Before the latest software changes, you used to be able to just hover over the Alerts notifications and see what responses you had got.
Now you have to click on the notifier before you can see anything, which seems a backwards step to me.


----------



## Pat "5mph" (2 Oct 2019)

Yes, you have a point.
I will relay this to Shaun, thanks for reporting it.


----------



## Shaun (7 Oct 2019)

SkipdiverJohn said:


> Before the latest software changes, you used to be able to just hover over the Alerts notifications and see what responses you had got.
> Now you have to click on the notifier before you can see anything, which seems a backwards step to me.

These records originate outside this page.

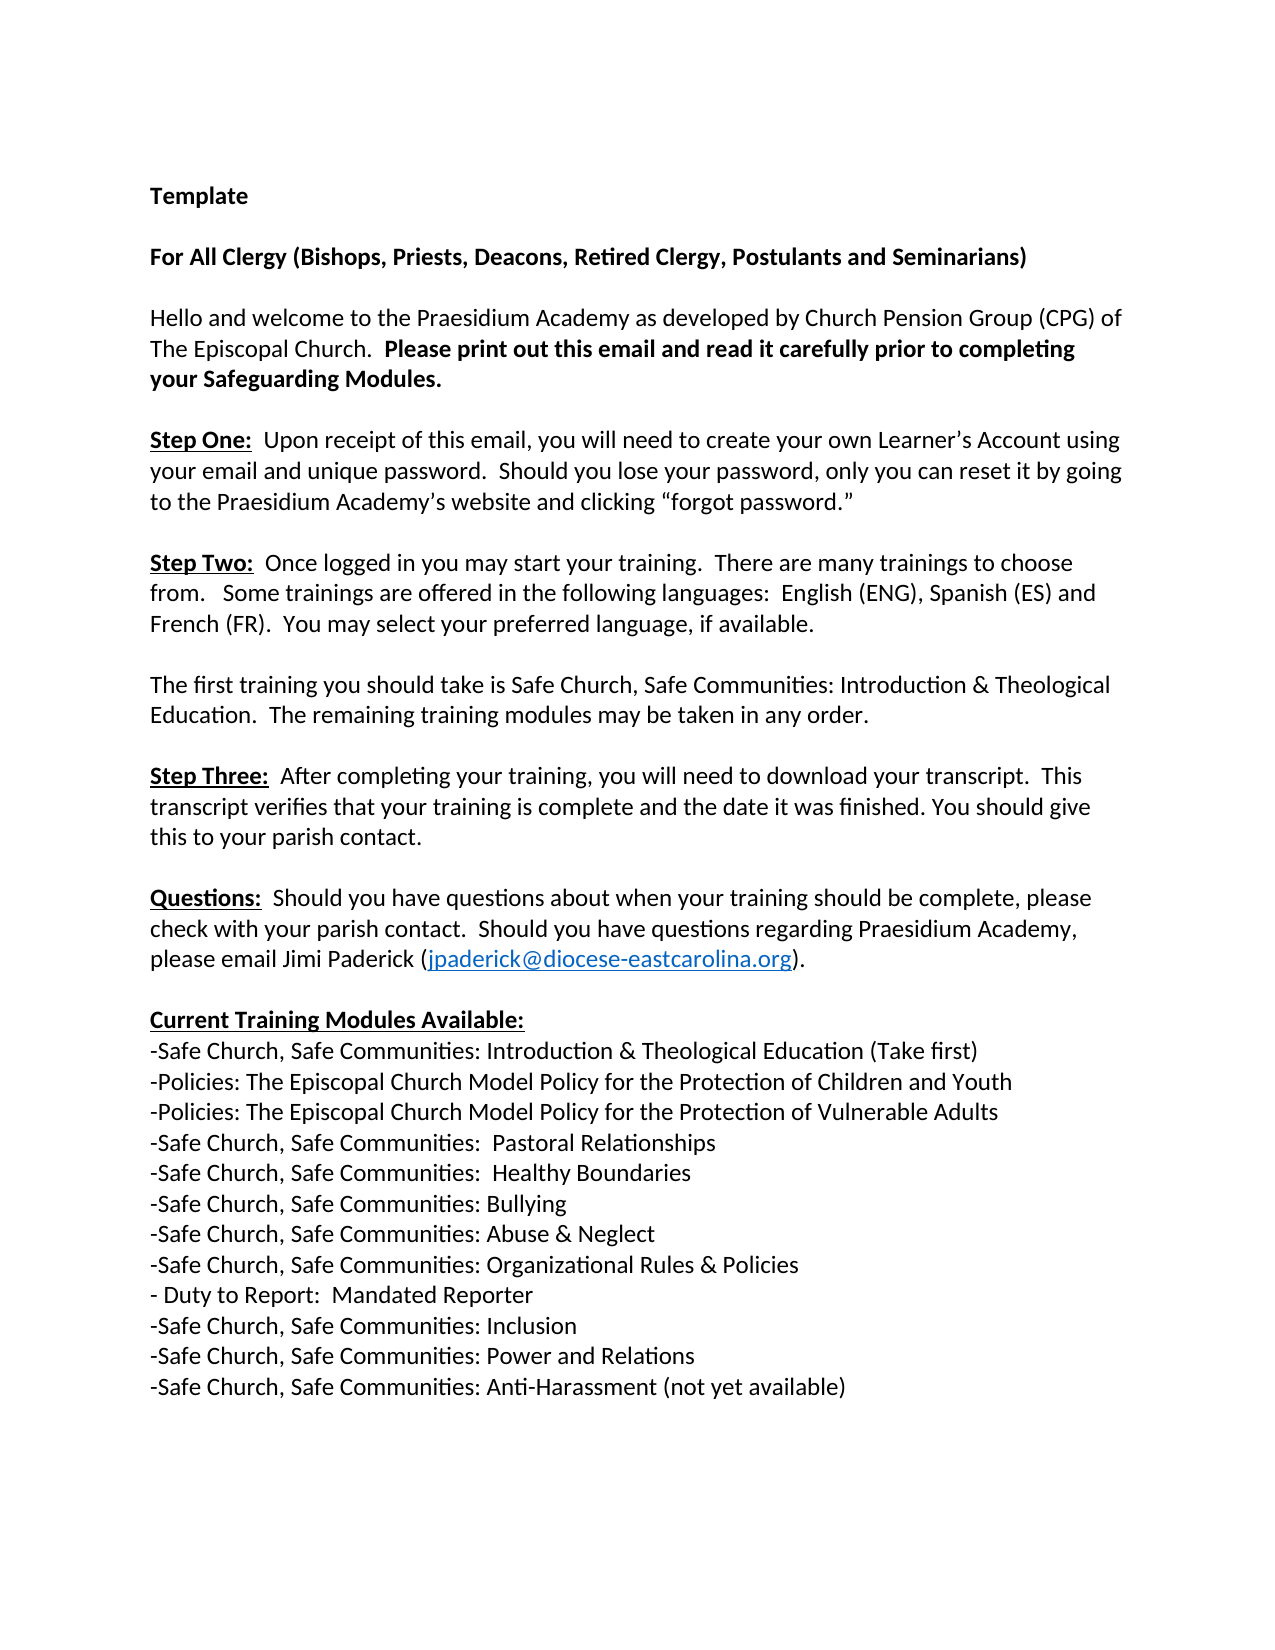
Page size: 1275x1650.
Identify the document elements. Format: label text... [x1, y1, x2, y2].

text - Duty to Report: Mandated Reporter [150, 1279, 1125, 1310]
text -Safe Church, Safe Communities: Organizational Rules & Policies [150, 1249, 1125, 1279]
text -Safe Church, Safe Communities: Introduction & Theological Education (Take first) [150, 1035, 1125, 1066]
text -Safe Church, Safe Communities: Healthy Boundaries [150, 1157, 1125, 1188]
text Template [150, 181, 1125, 211]
text -Safe Church, Safe Communities: Inclusion [150, 1310, 1125, 1340]
text Current Training Modules Available: [150, 1004, 1125, 1035]
text -Safe Church, Safe Communities: Power and Relations [150, 1340, 1125, 1371]
text For All Clergy (Bishops, Priests, Deacons, Retired Clergy, Postulants and Seminarians) [150, 242, 1125, 272]
text -Policies: The Episcopal Church Model Policy for the Protection of Children and Youth [150, 1066, 1125, 1096]
text Step Two: Once logged in you may start your training. There are many trainings to choose from. Some trainings are offered in the following languages: English (ENG), Spanish (ES) and French (FR). You may select your preferred language, if available. [150, 547, 1125, 638]
text -Policies: The Episcopal Church Model Policy for the Protection of Vulnerable Adults [150, 1096, 1125, 1127]
text -Safe Church, Safe Communities: Bullying [150, 1188, 1125, 1218]
text The first training you should take is Safe Church, Safe Communities: Introduction & Theological Education. The remaining training modules may be taken in any order. [150, 669, 1125, 730]
text Hello and welcome to the Praesidium Academy as developed by Church Pension Group (CPG) of The Episcopal Church. Please print out this email and read it carefully prior to completing your Safeguarding Modules. [150, 303, 1125, 394]
text -Safe Church, Safe Communities: Abuse & Neglect [150, 1218, 1125, 1249]
text -Safe Church, Safe Communities: Anti-Harassment (not yet available) [150, 1371, 1125, 1401]
text Step One: Upon receipt of this email, you will need to create your own Learner’s Account using your email and unique password. Should you lose your password, only you can reset it by going to the Praesidium Academy’s website and clicking “forgot password.” [150, 425, 1125, 516]
text -Safe Church, Safe Communities: Pastoral Relationships [150, 1127, 1125, 1157]
text Questions: Should you have questions about when your training should be complete, please check with your parish contact. Should you have questions regarding Praesidium Academy, please email Jimi Paderick (jpaderick@diocese-eastcarolina.org). [150, 882, 1125, 974]
text Step Three: After completing your training, you will need to download your transcript. This transcript verifies that your training is complete and the date it was finished. You should give this to your parish contact. [150, 760, 1125, 852]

This was a developer decision based on the fact that hover isn't available on mobile devices and a big part of the redevelopment focus was on an improved mobile experience.


----------



## SkipdiverJohn (8 Oct 2019)

Thanks for the explanation, I was wondering about the point of the site upgrade, because as primarily a laptop user I haven't really noticed anything that works any better since the changes, other than possibly marginally faster page loading times. 
Although I sometimes view the Forum via a smartphone, I never use it for making posts, because small screen mobile devices are a complete PITA to write text on and just more trouble than they are worth. I would suspect the vast majority of Forum members also post from a laptop or desktop PC, rather than a phone for the same reason. TBH, the Forum still looks pretty much the same viewed from my phone too.


----------



## DaveReading (12 Oct 2019)

Have to admit that I've been missing that feature, too.


----------



## Sea of vapours (12 Oct 2019)

Ditto the above. Reducing functionality to cater for inadequate devices - aka dumbing down - seems a somewhat retrograde step.


----------